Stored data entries
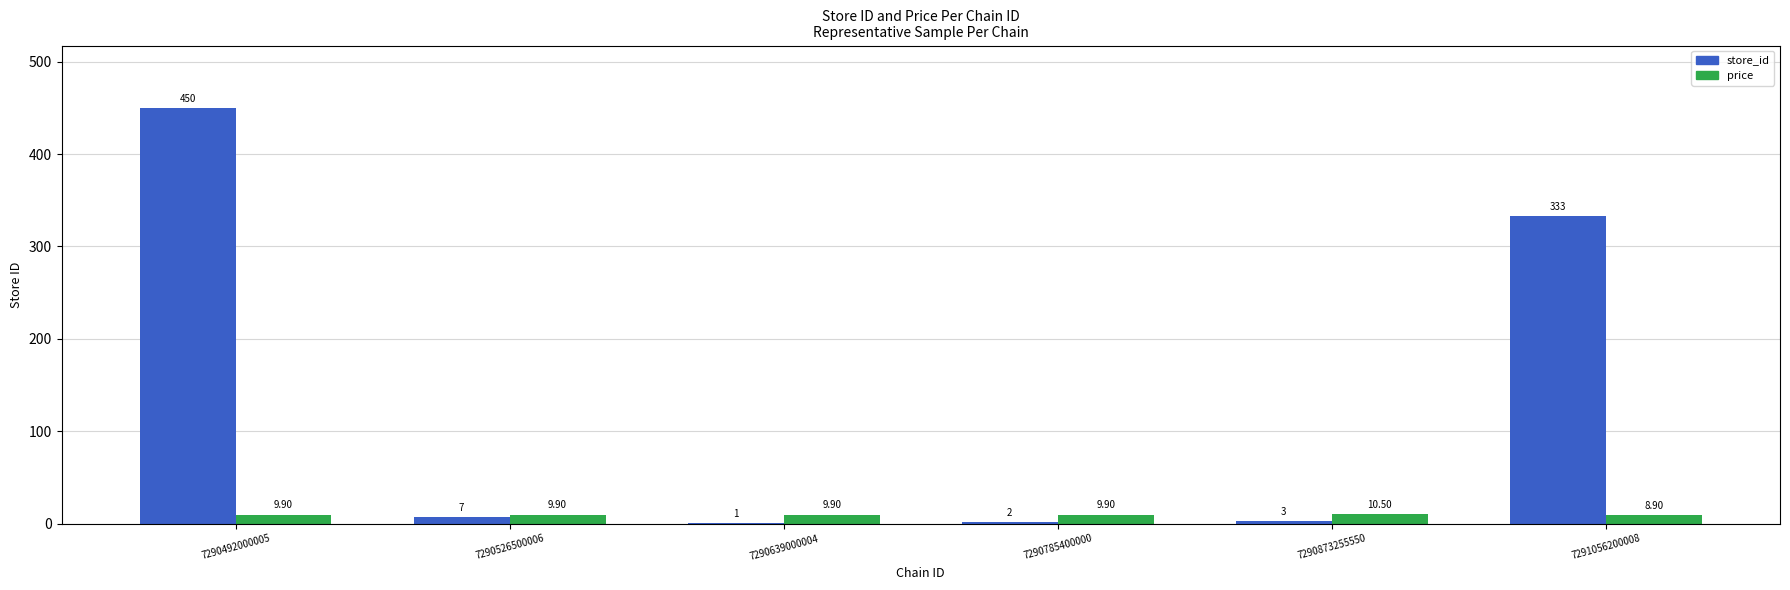

What is the sum of the store_id values at 7290526500006 and 7290492000005?

457.0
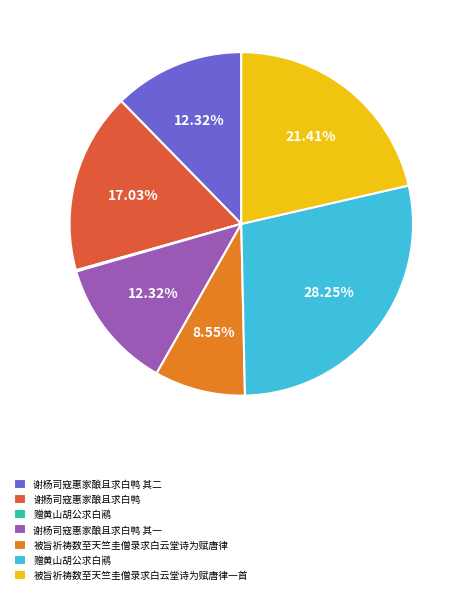

Is there a majority slice in this chart?

No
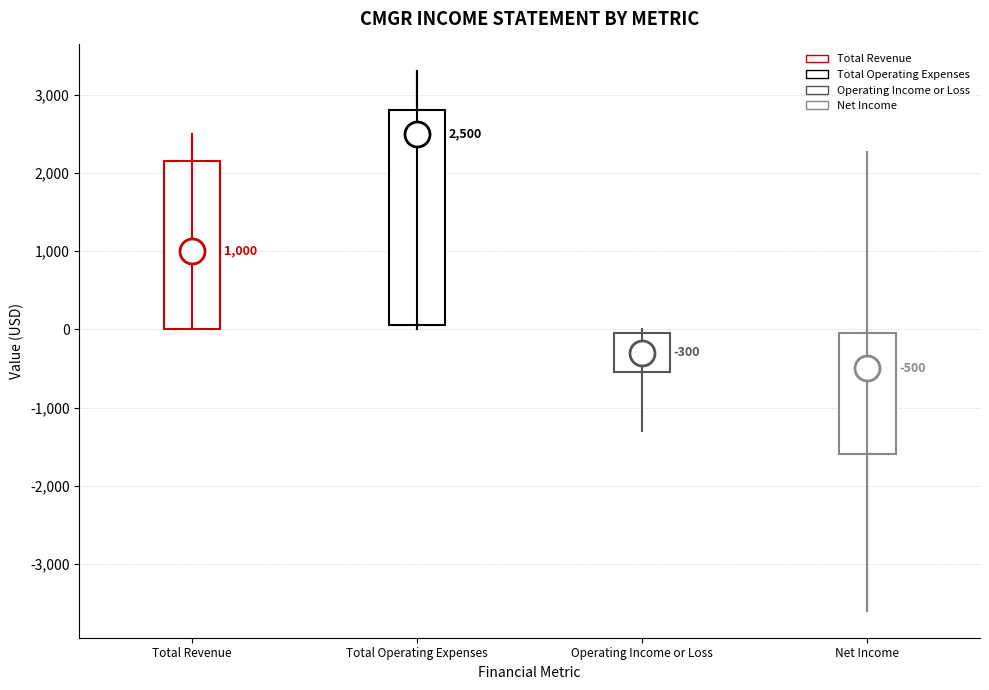

Which box's median line is the highest?

Total Operating Expenses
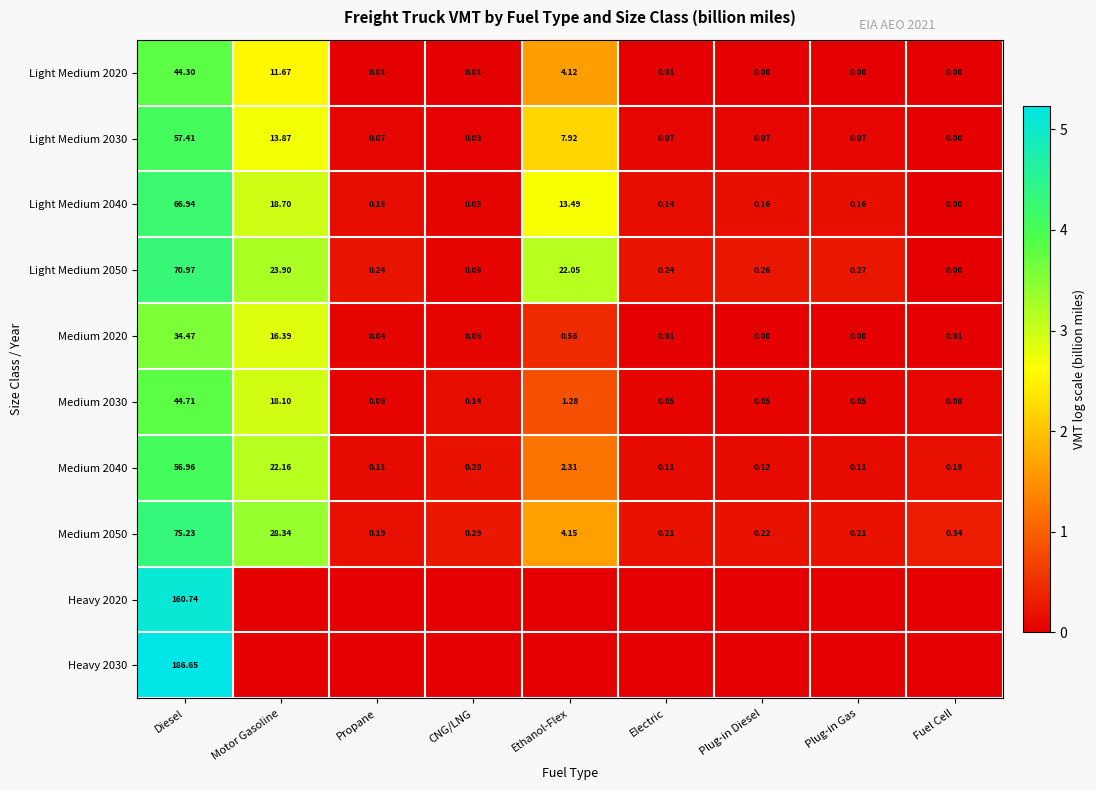

At which label does Medium 2030 reach its peak?

Diesel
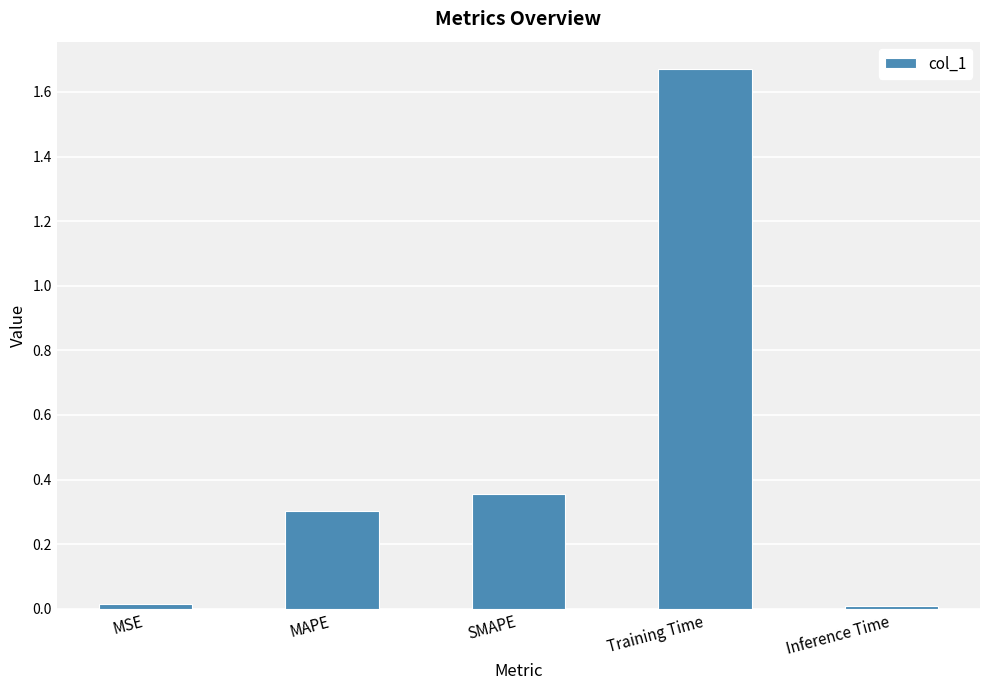

Are the bars horizontal?

No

_TO-DO ITEM_. Pick out each line in the entries above that contains the word "What", and treat uppercase and lowercase as different.

_RESPONSE BELOW_.
What is the sum of the store_id values at 7290526500006 and 7290492000005?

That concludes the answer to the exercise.